South-Korean cybersecurity firm AhnLab reported that Lockbit ransomware affiliates are distributing their malware via compromised Microsoft Exchange servers.
In July 2022, two servers operated by a customer of the security firm were infected with LockBit 3.0 ransomware.
Threat actors initially deployed web shell on a compromised Exchange server, then it took just 7 days to escalate privileges to Active Directory admin and stole roughly 1.3 TB of data before encrypting systems hosted in the network.
According to the researchers, the attackers allegedly exploited a zero-day vulnerability in Microsoft Exchange Server.

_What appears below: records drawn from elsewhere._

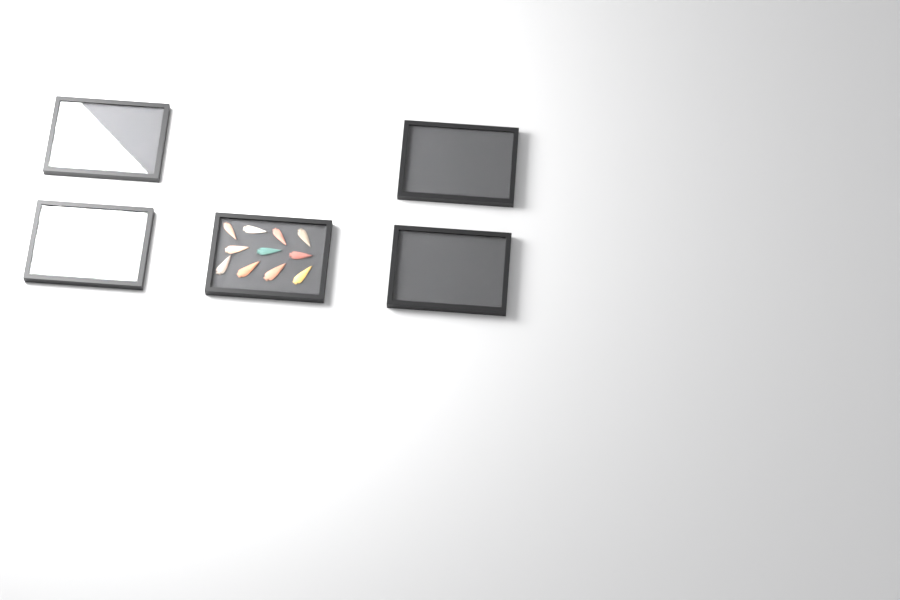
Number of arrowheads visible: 13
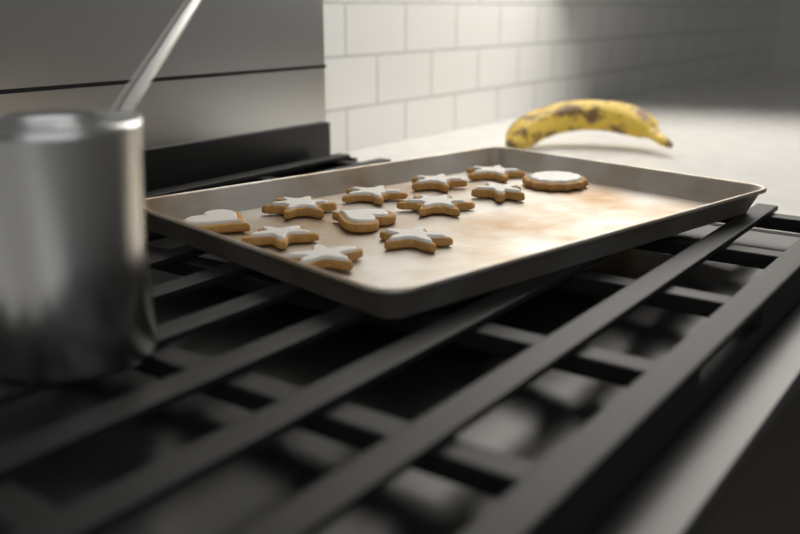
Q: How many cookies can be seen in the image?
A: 12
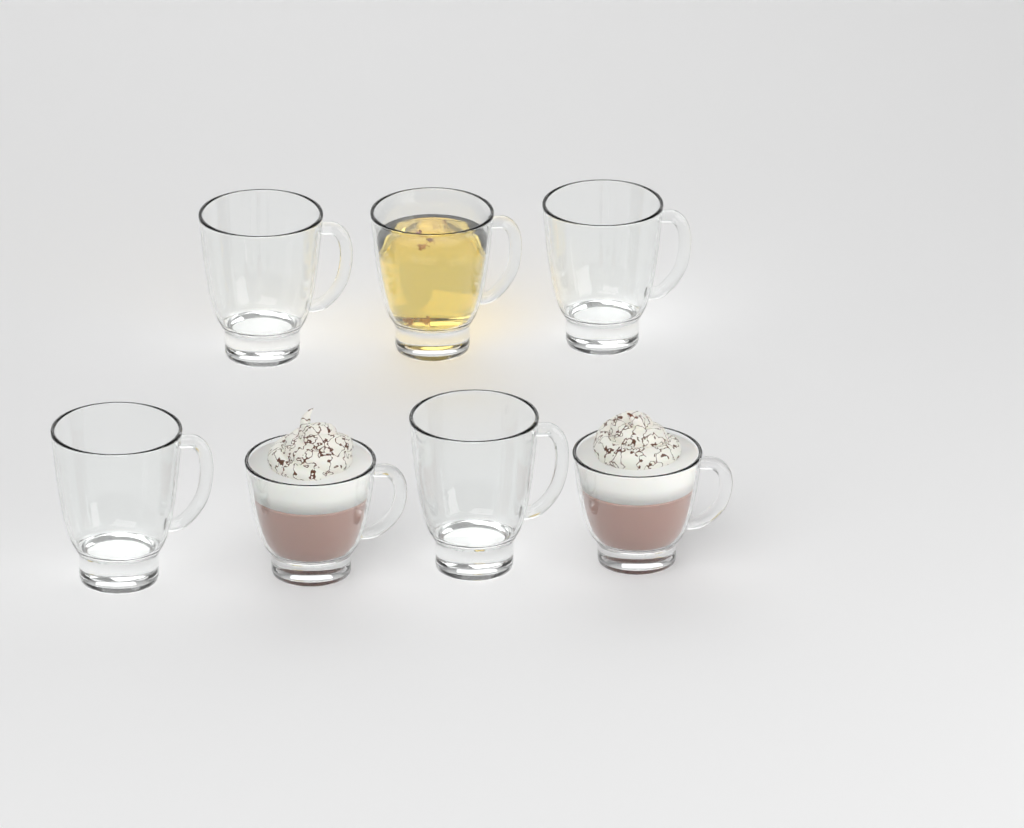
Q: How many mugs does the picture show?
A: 7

“Looking at the Microsoft Exchange Server vulnerability history, the remote code execution vulnerability was disclosed on December 16, 2021 (CVE-2022-21969), the privilege escalation vulnerability was disclosed in February 2022, and the most recent vulnerability was on June 27. Information Disclosure Vulnerability vulnerability. That is, among the vulnerabilities disclosed after May, there were no reports of vulnerabilities related to remote commands or file creation.” reads the report published by AhnLab. “Therefore, considering that WebShell was created on July 21, it is expected that the attacker used an undisclosed zero-day vulnerability.
The experts argued that the attackers likely did not exploit recently disclosed CVE-2022-41040 and CVE-2022-41082 vulnerabilities.
Some prominent experts, including the popular Kevin Beaumont said that he is not convinced it’s a zero-day.